Convert all of the entries below into a numbered list with one line per item, skipping blank lines. Leave the bracketed picture lines out of your answer.

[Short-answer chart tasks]
###
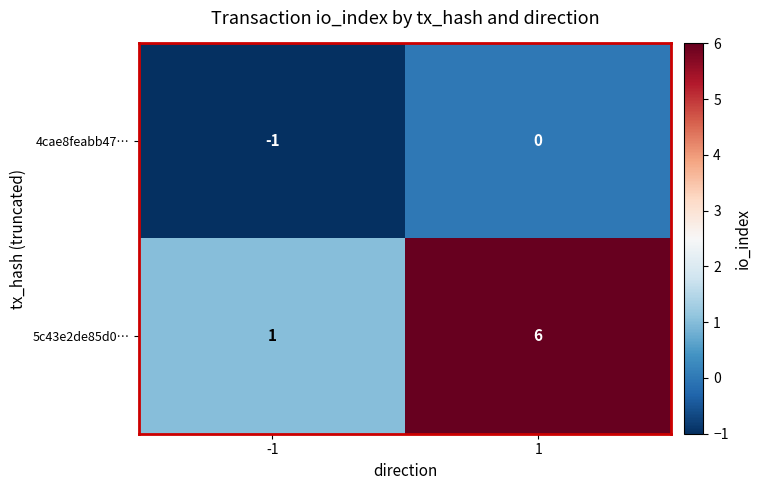

What is the difference between the 5c43e2de85d0… values at 1 and -1?

5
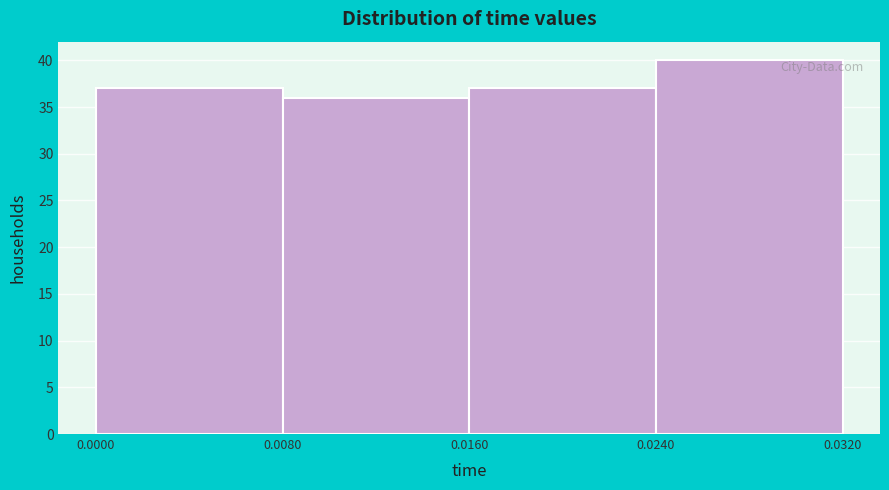

Reading left to right, list every bar in this chart as the range it spans on the x-axis followed by its height. The values are not printed on the chart, so give them approximately, as read against the axis.

0.0000 to 0.0080: 37
0.0080 to 0.0160: 36
0.0160 to 0.0240: 37
0.0240 to 0.0320: 40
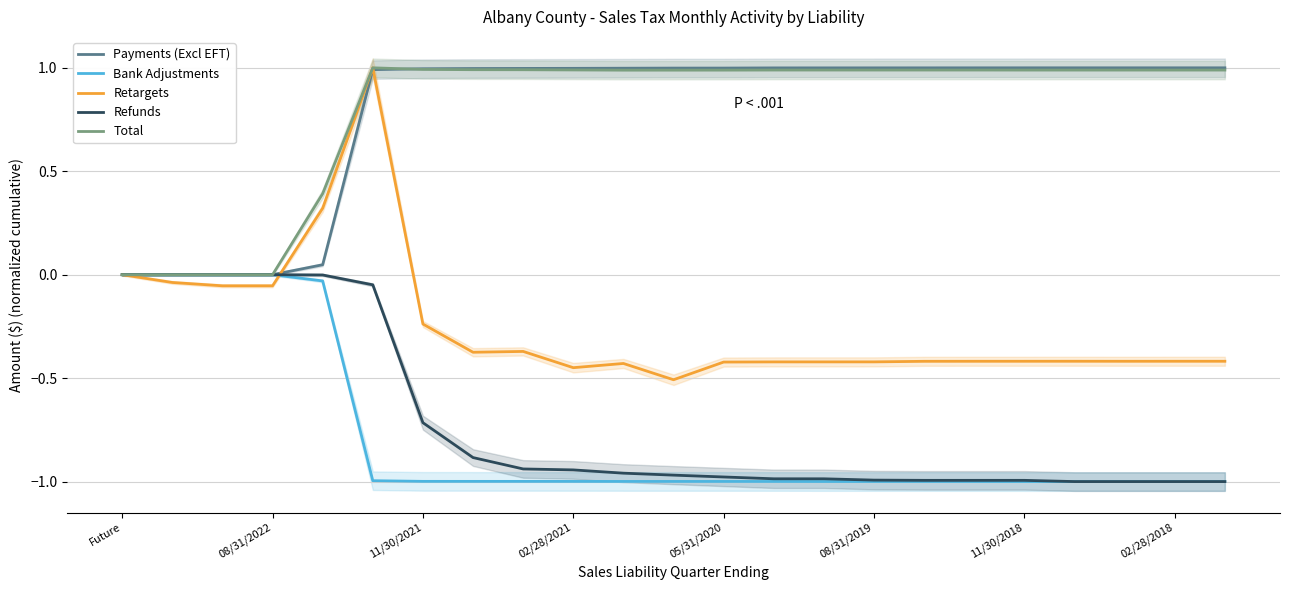

What is the maximum value for Retargets?

1.0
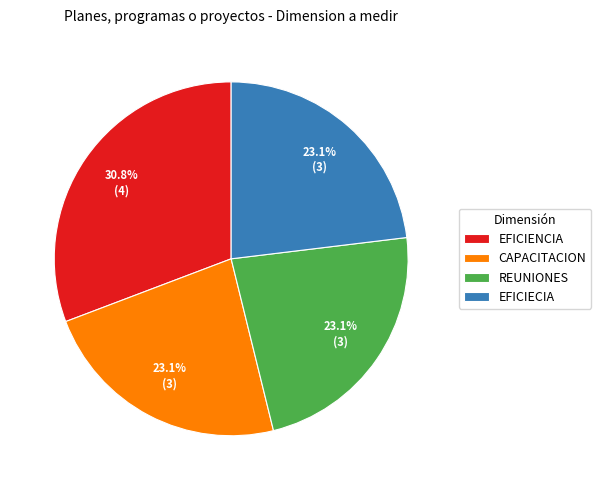

To the nearest percent, what percentage of the pie is EFICIENCIA?

31%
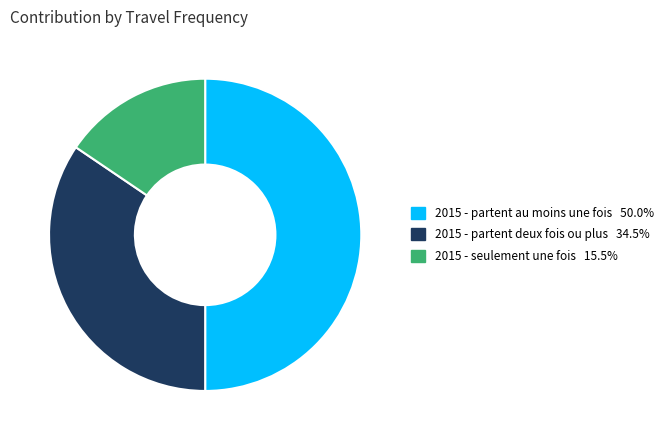

How many slices are in this pie chart?

3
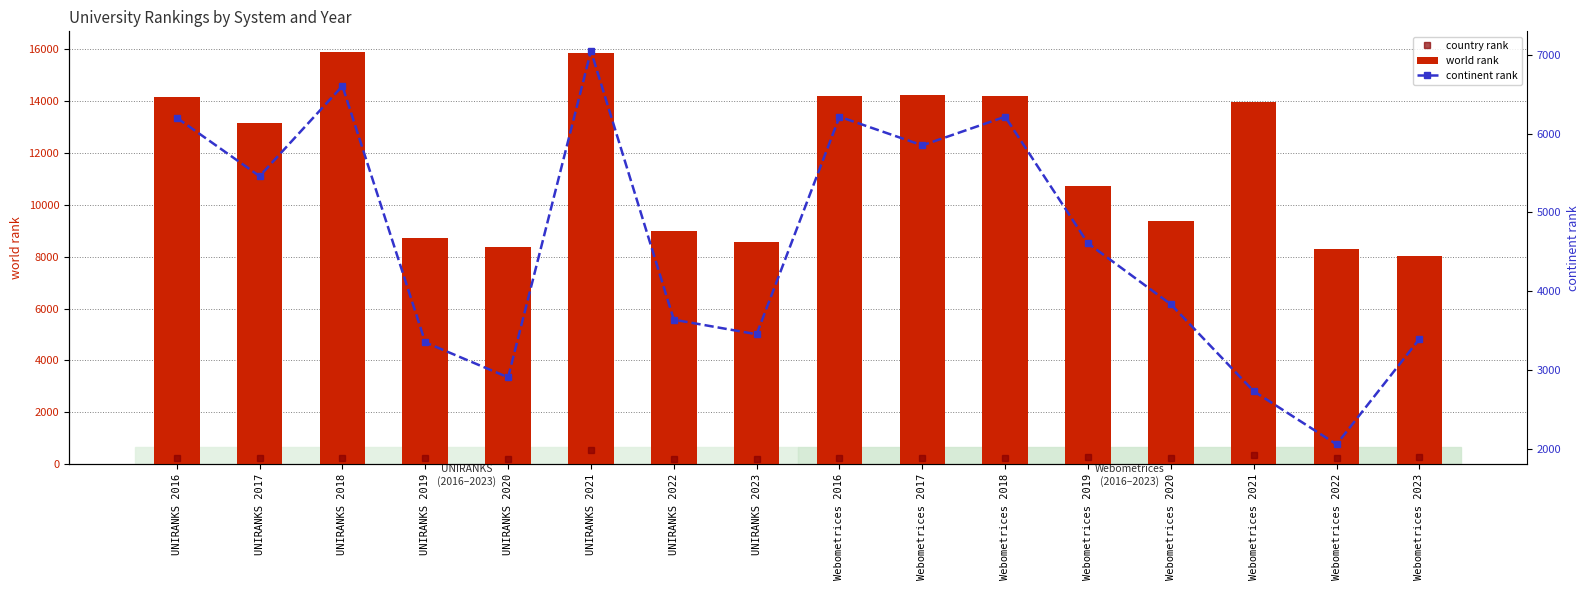

Reading left to right, extract all data points from this chart.

country rank: 229	225	231	225	197	527	190	188	226	224	226	263	241	367	214	276
world rank: 14179	13168	15905	8717	8358	15863	8977	8552	14215	14237	14216	10749	9361	13968	8301	8043
continent rank: 6201	5460	6604	3351	2907	7048	3639	3454	6214	5851	6214	4607	3834	2731	2057	3394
###
*Output for this exercise*
1. What is the difference between the 5c43e2de85d0… values at 1 and -1?
2. 5
3. Reading left to right, list every bar in this chart as the range it spans on the x-axis followed by its height. The values are not printed on the chart, so give them approximately, as read against the axis.
4. 0.0000 to 0.0080: 37
5. 0.0080 to 0.0160: 36
6. 0.0160 to 0.0240: 37
7. 0.0240 to 0.0320: 40
8. What is the maximum value for Retargets?
9. 1.0
10. To the nearest percent, what percentage of the pie is EFICIENCIA?
11. 31%
12. How many slices are in this pie chart?
13. 3
14. Reading left to right, extract all data points from this chart.
15. country rank: 229	225	231	225	197	527	190	188	226	224	226	263	241	367	214	276
16. world rank: 14179	13168	15905	8717	8358	15863	8977	8552	14215	14237	14216	10749	9361	13968	8301	8043
17. continent rank: 6201	5460	6604	3351	2907	7048	3639	3454	6214	5851	6214	4607	3834	2731	2057	3394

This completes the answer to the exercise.